- #開発現場コーチング
株式会社オズビジョン

ハピタスというポイントサイトを運営している株式会社オズビジョンの開発チームを中心とした開発現場に現場コーチとして2014年6月頃から関わっており、2015年2月現在も継続しています。
なぜ現場コーチが必要だったのか?
開発チームはこれまで品質の確保を優先して、その成果をあげてきていました。その一方で、事業側が開発チームに期待している「より要求を把握した上で、適切な早さでリリースして欲しい」という姿と、現実の姿に乖離が生じていました。
事業側と開発チームの「ユーザーにハピタスを通じて良い体験をしてもらいたい」という目標を実現するため、この乖離を発展的に解消する道筋をつけ、開発のリードタイムを早くし、リリースできる量を増やしていく開発体制を構築していく必要がありました。
....
**実施事項 1**.
記録の先頭行から「To obtain community input on」を含む行までを、一字一句変えずに抜き出してください。先頭行と末尾の行もいずれも含めてください。
本文と記録との間には、内容上の関連はありません。
....
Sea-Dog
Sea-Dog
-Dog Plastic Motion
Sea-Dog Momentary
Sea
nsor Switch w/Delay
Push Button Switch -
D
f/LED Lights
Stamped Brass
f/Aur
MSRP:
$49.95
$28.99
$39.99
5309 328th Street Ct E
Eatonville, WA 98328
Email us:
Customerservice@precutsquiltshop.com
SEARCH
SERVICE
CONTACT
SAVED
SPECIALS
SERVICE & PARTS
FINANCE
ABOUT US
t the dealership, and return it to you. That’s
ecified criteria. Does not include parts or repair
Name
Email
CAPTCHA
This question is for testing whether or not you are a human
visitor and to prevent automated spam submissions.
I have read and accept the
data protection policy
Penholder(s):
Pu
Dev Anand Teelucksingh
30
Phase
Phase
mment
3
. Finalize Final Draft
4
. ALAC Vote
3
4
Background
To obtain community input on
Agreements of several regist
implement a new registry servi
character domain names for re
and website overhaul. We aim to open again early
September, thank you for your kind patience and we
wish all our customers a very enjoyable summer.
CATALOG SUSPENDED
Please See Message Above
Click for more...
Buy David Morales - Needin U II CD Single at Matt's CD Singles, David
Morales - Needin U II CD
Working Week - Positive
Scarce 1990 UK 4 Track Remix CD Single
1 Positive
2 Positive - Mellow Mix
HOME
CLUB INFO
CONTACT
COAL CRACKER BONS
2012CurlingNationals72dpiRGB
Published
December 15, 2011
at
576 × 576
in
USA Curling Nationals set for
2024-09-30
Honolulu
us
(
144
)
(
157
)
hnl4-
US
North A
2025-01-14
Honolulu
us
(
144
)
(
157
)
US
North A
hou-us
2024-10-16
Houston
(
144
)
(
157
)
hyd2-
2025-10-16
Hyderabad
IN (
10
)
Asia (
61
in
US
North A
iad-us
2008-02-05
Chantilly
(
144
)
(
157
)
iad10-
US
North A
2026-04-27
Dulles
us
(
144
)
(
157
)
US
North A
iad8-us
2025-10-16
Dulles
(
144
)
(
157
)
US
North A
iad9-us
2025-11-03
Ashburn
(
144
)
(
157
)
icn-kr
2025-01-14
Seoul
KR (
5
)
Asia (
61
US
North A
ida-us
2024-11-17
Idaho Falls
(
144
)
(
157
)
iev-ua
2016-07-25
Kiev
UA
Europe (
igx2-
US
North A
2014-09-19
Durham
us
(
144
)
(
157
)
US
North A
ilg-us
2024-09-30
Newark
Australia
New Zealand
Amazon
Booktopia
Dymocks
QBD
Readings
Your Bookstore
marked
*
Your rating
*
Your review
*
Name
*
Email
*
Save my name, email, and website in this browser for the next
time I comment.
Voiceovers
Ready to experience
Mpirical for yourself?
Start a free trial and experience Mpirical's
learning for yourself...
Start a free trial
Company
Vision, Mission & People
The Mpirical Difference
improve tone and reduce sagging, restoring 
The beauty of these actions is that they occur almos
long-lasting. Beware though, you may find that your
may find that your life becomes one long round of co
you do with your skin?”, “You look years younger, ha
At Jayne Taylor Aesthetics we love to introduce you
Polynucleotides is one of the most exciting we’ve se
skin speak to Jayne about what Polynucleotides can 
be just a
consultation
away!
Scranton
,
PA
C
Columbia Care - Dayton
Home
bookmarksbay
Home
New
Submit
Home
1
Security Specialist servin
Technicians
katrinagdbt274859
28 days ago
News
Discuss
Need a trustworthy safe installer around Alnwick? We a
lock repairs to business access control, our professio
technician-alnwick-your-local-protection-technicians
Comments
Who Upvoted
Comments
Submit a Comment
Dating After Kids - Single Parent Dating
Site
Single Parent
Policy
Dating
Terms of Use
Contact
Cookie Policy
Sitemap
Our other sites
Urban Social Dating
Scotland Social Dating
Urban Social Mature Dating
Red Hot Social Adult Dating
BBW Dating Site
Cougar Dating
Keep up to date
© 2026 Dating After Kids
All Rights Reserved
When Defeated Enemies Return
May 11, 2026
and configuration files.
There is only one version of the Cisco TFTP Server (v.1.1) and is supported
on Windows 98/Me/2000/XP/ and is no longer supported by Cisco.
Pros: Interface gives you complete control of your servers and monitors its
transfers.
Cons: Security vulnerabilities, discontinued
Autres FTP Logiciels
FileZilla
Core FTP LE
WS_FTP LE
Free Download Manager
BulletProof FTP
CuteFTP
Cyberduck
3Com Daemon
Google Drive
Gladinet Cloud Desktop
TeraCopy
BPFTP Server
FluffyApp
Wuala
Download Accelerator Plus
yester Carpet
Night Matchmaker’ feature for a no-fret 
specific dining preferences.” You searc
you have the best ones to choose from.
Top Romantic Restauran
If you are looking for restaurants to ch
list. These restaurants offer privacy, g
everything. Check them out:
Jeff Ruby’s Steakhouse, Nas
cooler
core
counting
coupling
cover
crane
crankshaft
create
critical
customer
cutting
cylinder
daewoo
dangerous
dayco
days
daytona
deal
....
**実施事項 2**.
本文によると、株式会社オズビジョンの開発現場に現場コーチが必要とされたのはなぜですか。1～3文で説明してください。

**回答 1**.
Sea-Dog
Sea-Dog
-Dog Plastic Motion
Sea-Dog Momentary
Sea
nsor Switch w/Delay
Push Button Switch -
D
f/LED Lights
Stamped Brass
f/Aur
MSRP:
$49.95
$28.99
$39.99
5309 328th Street Ct E
Eatonville, WA 98328
Email us:
Customerservice@precutsquiltshop.com
SEARCH
SERVICE
CONTACT
SAVED
SPECIALS
SERVICE & PARTS
FINANCE
ABOUT US
t the dealership, and return it to you. That’s
ecified criteria. Does not include parts or repair
Name
Email
CAPTCHA
This question is for testing whether or not you are a human
visitor and to prevent automated spam submissions.
I have read and accept the
data protection policy
Penholder(s):
Pu
Dev Anand Teelucksingh
30
Phase
Phase
mment
3
. Finalize Final Draft
4
. ALAC Vote
3
4
Background
To obtain community input on

**回答 2**.
開発チームは品質の確保を優先して成果をあげてきた一方、事業側が期待する「より要求を把握した上で、適切な早さでリリースして欲しい」という姿と現実の姿との間に乖離が生じていたためです。「ユーザーにハピタスを通じて良い体験をしてもらいたい」という目標を実現するには、この乖離を発展的に解消する道筋をつける必要がありました。そのうえで、開発のリードタイムを早くし、リリースできる量を増やしていく開発体制を構築する必要があったためです。